You should get an oil change when your car is approaching the end of it's oil's (and oil filter's) useful life. Usually you will have an oil change reminder sticker, or in some cases your vehicle will let you know on the dashboard. If you don't have a sticker, and you can't remember your last oil change, change the oil as soon as possible and keep a maintenance log or routine moving forward.
There is a stigma associated with the "Quick Lube" industry, that they recommend replacing the oil much more frequently than needed for their own business gain. There may be some validity to this claim, but in large part the 3000 mile or 6000 km guideline for conventional oil change intervals exists because of various vehicle and part manufacturer guidelines stretching back to 1968. For instance Hyundai still recommends in the 2016 user manual to service a Hyundai vehicle every 6,000km, whereas Honda employs its "maintenance minder" technology and can recommend a driver change the oil after 8,000km.

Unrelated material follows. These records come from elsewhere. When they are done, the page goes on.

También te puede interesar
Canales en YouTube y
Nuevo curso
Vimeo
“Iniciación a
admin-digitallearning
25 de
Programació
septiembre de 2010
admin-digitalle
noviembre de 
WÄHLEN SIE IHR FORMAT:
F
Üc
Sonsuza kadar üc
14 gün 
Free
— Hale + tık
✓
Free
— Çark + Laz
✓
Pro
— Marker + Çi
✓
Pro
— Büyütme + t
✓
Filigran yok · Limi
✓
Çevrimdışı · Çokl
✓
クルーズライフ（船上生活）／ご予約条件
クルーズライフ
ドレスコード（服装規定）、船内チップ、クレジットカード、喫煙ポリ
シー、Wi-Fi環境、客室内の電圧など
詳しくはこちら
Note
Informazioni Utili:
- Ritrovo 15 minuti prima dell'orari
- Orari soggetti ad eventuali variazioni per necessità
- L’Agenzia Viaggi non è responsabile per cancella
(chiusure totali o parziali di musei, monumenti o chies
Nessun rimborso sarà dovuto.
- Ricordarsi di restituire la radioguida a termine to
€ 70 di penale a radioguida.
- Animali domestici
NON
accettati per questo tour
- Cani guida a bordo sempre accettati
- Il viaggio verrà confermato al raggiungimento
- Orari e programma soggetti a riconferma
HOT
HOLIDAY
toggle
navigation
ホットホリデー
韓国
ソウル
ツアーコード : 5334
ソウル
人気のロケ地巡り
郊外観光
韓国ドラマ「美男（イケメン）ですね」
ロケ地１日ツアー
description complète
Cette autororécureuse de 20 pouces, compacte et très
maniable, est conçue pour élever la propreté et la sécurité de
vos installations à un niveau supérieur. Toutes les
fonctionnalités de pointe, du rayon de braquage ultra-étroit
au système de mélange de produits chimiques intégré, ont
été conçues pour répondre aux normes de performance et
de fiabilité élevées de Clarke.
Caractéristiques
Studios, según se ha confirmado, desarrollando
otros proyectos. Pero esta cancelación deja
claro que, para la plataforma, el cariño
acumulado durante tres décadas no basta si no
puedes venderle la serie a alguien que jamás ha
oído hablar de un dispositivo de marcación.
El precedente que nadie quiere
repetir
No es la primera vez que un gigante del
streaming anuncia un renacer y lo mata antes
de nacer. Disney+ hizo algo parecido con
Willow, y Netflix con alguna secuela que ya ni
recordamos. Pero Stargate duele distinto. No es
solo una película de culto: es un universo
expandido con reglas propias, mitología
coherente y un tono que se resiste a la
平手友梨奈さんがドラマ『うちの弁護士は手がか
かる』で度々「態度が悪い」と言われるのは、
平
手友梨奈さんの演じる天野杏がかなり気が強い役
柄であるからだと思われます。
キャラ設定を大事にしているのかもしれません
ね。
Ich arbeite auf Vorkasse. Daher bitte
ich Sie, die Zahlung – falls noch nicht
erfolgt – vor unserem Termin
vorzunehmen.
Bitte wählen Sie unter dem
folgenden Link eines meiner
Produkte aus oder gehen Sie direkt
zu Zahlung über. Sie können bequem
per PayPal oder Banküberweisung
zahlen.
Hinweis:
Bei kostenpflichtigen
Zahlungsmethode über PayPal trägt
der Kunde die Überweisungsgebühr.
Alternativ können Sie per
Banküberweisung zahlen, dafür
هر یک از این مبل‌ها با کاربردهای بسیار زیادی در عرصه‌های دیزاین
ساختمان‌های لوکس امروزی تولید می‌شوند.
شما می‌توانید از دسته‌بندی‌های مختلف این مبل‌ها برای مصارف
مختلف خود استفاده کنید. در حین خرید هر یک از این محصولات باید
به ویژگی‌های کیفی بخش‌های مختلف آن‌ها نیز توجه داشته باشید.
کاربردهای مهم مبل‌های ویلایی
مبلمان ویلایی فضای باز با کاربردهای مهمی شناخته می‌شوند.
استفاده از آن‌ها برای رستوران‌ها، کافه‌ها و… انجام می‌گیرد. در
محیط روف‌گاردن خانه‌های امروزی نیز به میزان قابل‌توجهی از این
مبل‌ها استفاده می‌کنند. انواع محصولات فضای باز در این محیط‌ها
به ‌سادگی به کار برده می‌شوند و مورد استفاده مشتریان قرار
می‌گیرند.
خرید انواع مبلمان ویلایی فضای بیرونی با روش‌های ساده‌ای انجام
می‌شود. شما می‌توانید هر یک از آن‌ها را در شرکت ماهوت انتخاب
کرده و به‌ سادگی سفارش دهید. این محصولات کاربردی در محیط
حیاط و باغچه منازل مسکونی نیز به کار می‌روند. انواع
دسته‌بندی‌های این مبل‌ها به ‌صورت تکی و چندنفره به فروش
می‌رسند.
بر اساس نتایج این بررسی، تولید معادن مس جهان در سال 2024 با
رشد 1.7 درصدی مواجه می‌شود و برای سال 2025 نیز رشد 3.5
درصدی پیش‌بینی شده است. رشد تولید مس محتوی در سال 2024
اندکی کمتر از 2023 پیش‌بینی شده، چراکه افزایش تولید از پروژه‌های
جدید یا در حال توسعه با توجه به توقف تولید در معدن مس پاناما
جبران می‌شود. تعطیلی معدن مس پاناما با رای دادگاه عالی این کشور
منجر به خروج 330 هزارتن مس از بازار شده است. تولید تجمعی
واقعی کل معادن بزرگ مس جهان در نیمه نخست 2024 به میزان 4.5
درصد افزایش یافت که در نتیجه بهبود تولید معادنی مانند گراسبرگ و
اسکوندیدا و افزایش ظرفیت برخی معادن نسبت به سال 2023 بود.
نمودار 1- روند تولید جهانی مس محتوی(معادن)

If your last oil change was a synthetic oil change, your synthetic oil will have a useful life of at least 12,000km depending on the quality of the oil. If your last oil change was a conventional oil change, your conventional oil will have a useful life of at least 6,000km. The useful life of your oil can also be impacted by other factors like the environment. Generally we recommend changing your oil every 4-6 months regardless of the distance traveled because engine oil can be contaminated by moisture, gasoline, and other elements over time.
It's also important to note that oil changes serve a greater purpose than a simple oil drain and refill. For many modern vehicles, the oil change or service appointment is the only time a vehicle is inspected to ensure safe, reliable operation for years at a time. Loose lug nuts, nearly flat, cracked, or bald tires, damaged suspension components, burnt out indicator bulbs, worn u-joints, low fluids and many other maintenance items often unnoticed by the average driver can create potentially dangerous on-road circumstances, especially at high speeds.